As thousands of community members packed the parking lot of the North Phoenix Baptist Church to check out the float entries for the APS Electric Light Parade, Special Event Management students entertained children of all ages with an event of their own.
Arizona State University students enrolled in PRM 486 — Introduction to Special Event Management worked hard all semester to develop the concept for their interactive station: They created the vision, maintained a budget, organized a site plan, developed the marketing strategy, drafted an emergency plan and built props, games and crafts in anticipation for the event.
“The city of Phoenix is celebrating the 33rd annual Electric Light Parade, and it is an honor to partner with them to support our community through an auxiliary event,” Clinical Assistant Professor Erin Schneiderman said. “This is a perfect platform for our students to learn the fundamentals of event planning in the classroom and then see it all come to life as they execute the populated event.”
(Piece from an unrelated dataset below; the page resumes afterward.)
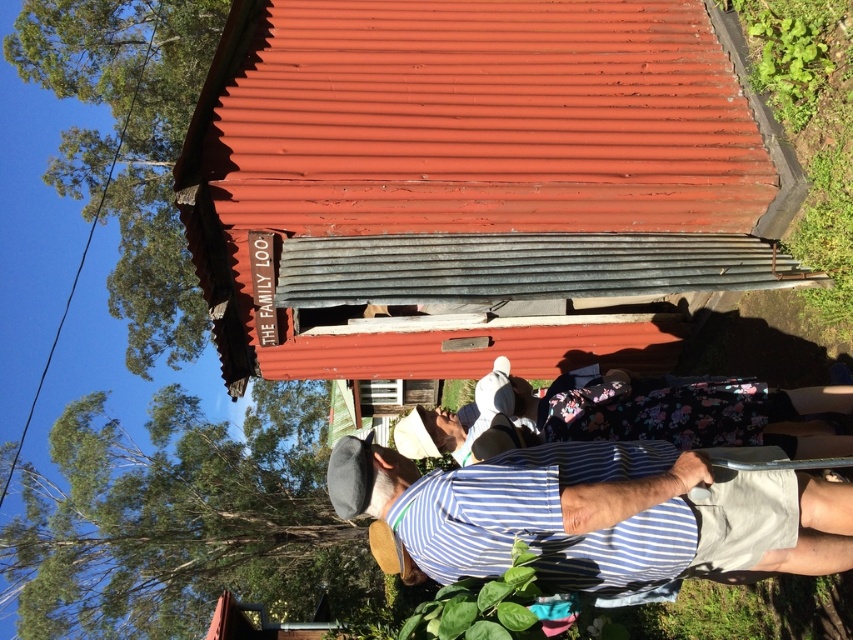
You are standing in the rustic outdoor scene and want to see the person wearing the blue striped shirt at lower center clearly. Since the rusty corrugated metal hut at center is in the way, which direction should you move to get a better view?

To see the blue striped shirt at lower center clearly, you should move to the side of the rusty corrugated metal hut at center, as the blue striped shirt at lower center is behind it and might be obstructed from your current viewpoint.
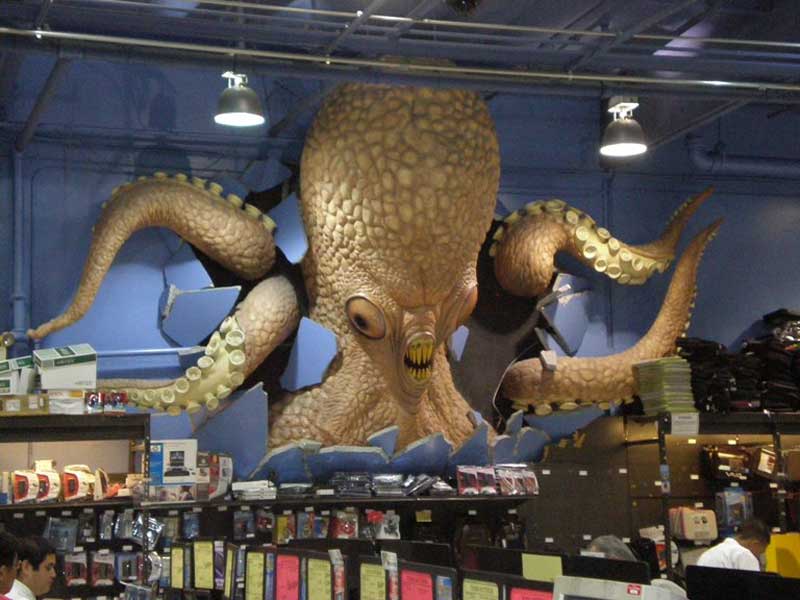
At what (x,y) coordinates should I click in order to perform the action: click on ceiling. Please return your answer as a coordinate pair (x, y). Looking at the image, I should click on (538, 109).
Representatives from the city of Phoenix’s Parks and Recreation Department and event sponsor APS visited the class early in the semester to explain the significance, traditional components, layout and expectations for the preview event. Students spent the next several weeks working in groups to brainstorm suitable activities for a younger audience. The last few weeks of the semester saw students create their experiences, loading up supplies and creating their station at the event site.
The event featured eight interactive holiday stations from around the world all run by students. Guests learned about the significance of the pickle while playing games popular in Germany; decorated doughnuts while learning about Israel; left a wish in the Great Wall of China; enjoyed a spot of tea and hot chocolate in England; and celebrated the arts culture in France. In addition, guests learned about the unique concept of celebrating winter holidays in the summer months in Australia and played Dutch games. And no holiday festival would be complete without a visit from Santa, who accepted present requests accompanied by the event management "elves."
"Team England" serves up hot cocoa and tea at an event planned and run by ASU students enrolled in PRM 486 — Introduction to Special Event Management. The event, featuring eight interactive holiday stations from around the world, was held in conjunction with the APS Electric Light Parade on Dec. 7.Photo by Paige Corbin
Savannah Stratman helps a young festival goer make his holiday wish and tie it to the tree at the France station.Photo by Paige Corbin
PRM students got into the holiday spirit by asking Santa for gifts of their own.Photo by Erin Schneiderman
The PRM 486 class. The Special Event Management program offers students with an interest in working in the special event industry an opportunity to learn fundamental principles of producing a wide range of events including concerts, festivals, weddings, conventions and sporting events.Photo by Deanna Ellis
“It is a great partnership for both the city of Phoenix and ASU to come together and host a community event,” said Bob Berlin, recreation coordinator and parade lead. “There is a chance for students to learn public service firsthand, and we appreciate all of their hard work. But the real beneficiaries are the kids and families who attend a great event where they have fun and learn about traditions from around the world!”
During the event, a few learning moments stood out, including the students having to handle an overloaded power source, a lost child being reunited with his father and an impromptu need to create a photo backdrop from the Santa station using only leftover materials that were at the event site. The students handled all challenges with composure and got a real lesson in what could actually happen during an event.
The Special Event Management program offers students with an interest in working in the special event industry an opportunity to learn fundamental principles of producing a wide range of events including concerts, festivals, weddings, conventions and sporting events. Students can pursue a minor that ties their degree into event management or a six-credit certificate to add to their degree, which puts them at a competitive advantage entering the workforce.
“Our courses are experiential — yes, we spend time discussing fundamentals inside the classroom, but we pride ourselves on the hands-on experiences our students are developing outside of the classroom,” Schneiderman said. “Students will take several visits throughout the community, hear from experts and have several opportunities to develop their own events and volunteer in areas that interest them. Our ultimate goal is to place students in the event industry who have experience and can make an immediate impact!”